I've posted a question recently about the motion of a damped pendulum, however I thought this question was distinct from the issue I raised in my previous post so thought it better to make another post (just wanted to clarify in case anyone thought I was making several posts about too similar questions).
I am dealing with a damped pendulum (where the resistive force is proportional in magnitude to the velocity) and arrive at the general equation for damped harmonic motion:
$\ddot \theta +\frac{b}{m}\dot \theta + \frac{g}{l} \theta =0$
And I am asked to verify that $\theta = Ae^{-\alpha t}$ is a solution and to find $A$ and $\alpha$.
The pendulum is released from rest at its maximum amplitude of $\theta _0$ at time zero and is in treacle, I I thought the boundary conditions would be:
- Start at $\theta = \theta_0$
- Velocity (and $\dot \theta$) start at 0.
From substituting the proposed solution into the general equation for damped harmonic motion above, I got that
$\alpha = \frac{b}{2m} \pm \sqrt{\frac{b^2}{4m^2} – \frac{g}{l}}$
so clearly $\alpha \neq 0$
And from the first condition I get that $A=\theta_0$
However I have two issues:
-
I cannot reconcile these values with the second boundary condition that $\dot \theta =0$
-
Why are there two solutions for alpha? What is the physical significance of these? My guess is that one corresponds to the velocity increasing initially when the drag fprce is small, and then the other corresponds to the slow decay time. However I can't see how either of these can be true if my equation implies that the initial velocity/angular velocity of my particle is not zero!
Best Answer
Your calculation of $\alpha$ is correct. You got two $\alpha$, as you should for secondāorder homogeneous linear differential equations. The general solution of the equation is then a linear combination:
$$\theta = c_1 e^{-\alpha_1 t} + c_2 e^{-\alpha_2 t}$$
So from the first boundary condition you get: $$c_1+c_2 = \theta_0$$
And the second boundary condition gives: $$c_1 \alpha_1 + c_2 \alpha_2 = 0$$
Solving for $c_{1,2}$ you get: $$c_1 = \frac{\alpha_2\theta_0}{\alpha_2 - \alpha_1}$$ $$c_2 = \frac{\alpha_1\theta_0}{\alpha_1 - \alpha_2}$$
Regarding your questions. This should solve your first problem with the second boundary condition.

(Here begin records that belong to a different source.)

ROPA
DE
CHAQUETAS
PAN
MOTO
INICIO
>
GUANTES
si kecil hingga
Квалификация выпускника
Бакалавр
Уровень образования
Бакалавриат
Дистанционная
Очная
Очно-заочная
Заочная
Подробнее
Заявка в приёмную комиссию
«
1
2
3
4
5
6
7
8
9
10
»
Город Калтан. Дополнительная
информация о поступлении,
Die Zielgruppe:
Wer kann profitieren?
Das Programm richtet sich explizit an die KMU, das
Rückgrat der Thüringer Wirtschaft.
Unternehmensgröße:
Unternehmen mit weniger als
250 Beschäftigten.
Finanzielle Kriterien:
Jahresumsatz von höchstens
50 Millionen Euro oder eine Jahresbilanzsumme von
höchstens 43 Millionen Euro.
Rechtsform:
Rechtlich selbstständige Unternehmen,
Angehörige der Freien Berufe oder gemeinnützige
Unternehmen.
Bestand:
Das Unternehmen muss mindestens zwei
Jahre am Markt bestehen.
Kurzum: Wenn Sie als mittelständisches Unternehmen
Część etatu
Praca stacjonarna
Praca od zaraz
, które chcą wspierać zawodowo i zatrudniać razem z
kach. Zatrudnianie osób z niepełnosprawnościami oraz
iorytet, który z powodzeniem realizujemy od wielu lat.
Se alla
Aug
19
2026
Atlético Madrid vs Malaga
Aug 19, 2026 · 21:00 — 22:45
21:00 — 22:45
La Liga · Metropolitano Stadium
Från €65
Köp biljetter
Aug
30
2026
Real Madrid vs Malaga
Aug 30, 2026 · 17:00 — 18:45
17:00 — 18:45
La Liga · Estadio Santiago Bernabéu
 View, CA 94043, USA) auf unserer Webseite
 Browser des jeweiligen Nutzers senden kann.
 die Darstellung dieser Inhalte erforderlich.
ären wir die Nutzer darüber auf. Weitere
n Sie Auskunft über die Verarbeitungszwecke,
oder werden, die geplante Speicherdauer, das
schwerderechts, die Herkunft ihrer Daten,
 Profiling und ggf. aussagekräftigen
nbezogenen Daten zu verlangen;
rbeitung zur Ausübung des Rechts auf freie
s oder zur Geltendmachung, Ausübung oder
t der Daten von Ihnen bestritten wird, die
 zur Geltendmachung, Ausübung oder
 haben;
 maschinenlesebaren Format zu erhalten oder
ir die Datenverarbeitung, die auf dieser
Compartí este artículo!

Because it is a second order linear ODE with constant coefficients.
Solving differential equations
Technically you did not assume a single solution. What you did was an Ansatz, i.e. you tried whether $A e^{-\alpha t}$ is a solution. You found that it is a solution for two different choices of $\alpha$. That means you found two solutions ($\theta_{1,2}$ to the differential equation). Because it is a linear homogeneous ODE, any linear combination of these solutions is also a solution. Note that this does include either $\theta_1$ or $\theta_2$ only solutions as one of the coefficients in the linear combination could be zero. Now you just need to proof (or ask a mathematician), that these are all the solutions of the equation (which they are), i.e any solution to this ODE can be written as linear combination of $\theta_{1,2}$.
Physical interpretation
The velocity is (for $\alpha_1\neq\alpha_2$):
$$\dot{\theta} = \theta_0 \frac{\alpha_1\alpha_2}{\alpha_1-\alpha_2}\left(e^{-\alpha_1 t} - e^{-\alpha_2 t}\right)$$
In the overdamped limit ($\frac{b}{2m}\gg\sqrt{\frac{g}{l}}$), $\alpha_1\gg\alpha_2$ and from the structure of the velocity in the equation above you see that for small times ($t\ll\alpha_1^{-1}$), the first exponential ($e^{-\alpha_1 t}$) governs the motion (acceleration), while in the opposite limit of large times ($t\gg\alpha_2^{-1}$), the second exponential governs the motion (deceleration).